South Korea’s "Dopamine Sites": Young people relieve stress from food delivery fake apps

6/8/2026, 12:31 PMЕвгения Слив

In South Korea, "dopamine websites" - platforms that replicate the food-delivery app interface but do not allow for a real order - are gaining popularity among young people. Users can scroll the menu, add items to the basket, and track "time of delivery," but there is no final confirmation button. For many, this is a way to cope with food cravings and financial pressures: 25-year-old office worker Kim admits that regularly browsing such a website late at night helps him relieve stress without spending money.
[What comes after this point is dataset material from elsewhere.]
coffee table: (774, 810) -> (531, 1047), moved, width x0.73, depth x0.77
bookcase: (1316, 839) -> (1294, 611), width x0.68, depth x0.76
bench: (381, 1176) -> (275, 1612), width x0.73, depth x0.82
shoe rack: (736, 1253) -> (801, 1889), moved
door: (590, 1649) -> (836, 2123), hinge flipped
In addition to the shipping fake services, there are other formats of digital offloading in the same niche. For example, one of the popular sites imitates a meal: the timer and counter of online users are displayed on the screen, and anonymous messages like "something about this day" appear in the chat. Lee’s 24-year-old student, who is not really a smoker, enters the platform during sessions: feeling like you are "taking a break with someone" reduces feelings of loneliness.

Chunwon University professor Kim Hong-sik associates the proliferation of such platforms with a culture of persistent digital stimulation and growing burnout among young people. In his view, the phenomenon is comparable to the popularity of mukbangs: in both cases it is about receiving emotional satisfaction without performing a real action. In an age of uncertainty, even a faint sense of others' presence can temporarily reduce anxiety - and this is what makes "dummy websites" appealing to those who avoid full-blown social connections.